Early into Taylor and Ingrid’s relationship, Ingrid confesses that Taylor is “by far the coolest, most interesting person [she’s] ever met.” Taylor responds with the panoramic sociality sadly typical: “You’re so funny. I love you so much. You’re amazing.”
Platitudes in plenitude is Standard Operating Procedure for the social media legionaries of our age. As Taylor’s husband Ezra says, “Everything is the best with Taylor. It’s exhausting.”
Ingrid is so caught up in the whirlwind of social media’s seductive fantasy that it literally takes her breath away. In trying to constantly modulate her personality to optimize her relationship with Taylor, she is left vapid and rendered absurd to both herself and the world. The façade eventually wages a mutiny against the self.
The only reprieve, it seems, is Ingrid’s landlord, Dan, played by O’Shea Jackson Jr. Dan is a struggling, Batman-obsessed screenwriter who is nothing if not simply and pleasantly himself, something Ingrid believes is useless. Of course, throughout most of the film Ingrid is either ignoring or using Dan, but eventually she recognizes he is the fiercely charming antithesis to her own superficiality.
In the final scene, when Ingrid finally confronts her existential anguish, there is a span that encapsulates the pathogen we are all afflicted with, and Plaza delivers a powerful monologue on the deleterious effects social media can have on our lives. These platforms that are supposed to promote sharing and connectivity, paradoxically make us feel more alone and isolated.
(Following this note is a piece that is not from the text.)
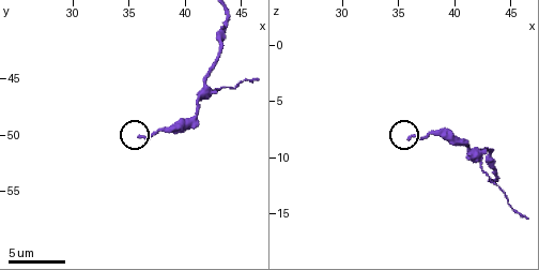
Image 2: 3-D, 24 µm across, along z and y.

Seeing other’s lives, the greatness of them, reminds us of how un-great we are, how idiosyncratically alone we feel because our personalities aren’t in natural step with the stars of Instagram. It is terrifying, and devastating; the phone acts as a kind of vampiric talisman, absorbing us into its paradox of solipsism. It impacts us on such a deep psychological level that makes it nearly impossible to unmuck ourselves of conformist, uniformist ideas. Emotional validity lies in the statistic that every time we check social media we become slightly more depressed than before we opened it. The film ushers us into a space of emotional reflection, and shows us on a relatable level what happens when your world revolves around such a twisted notion of the self.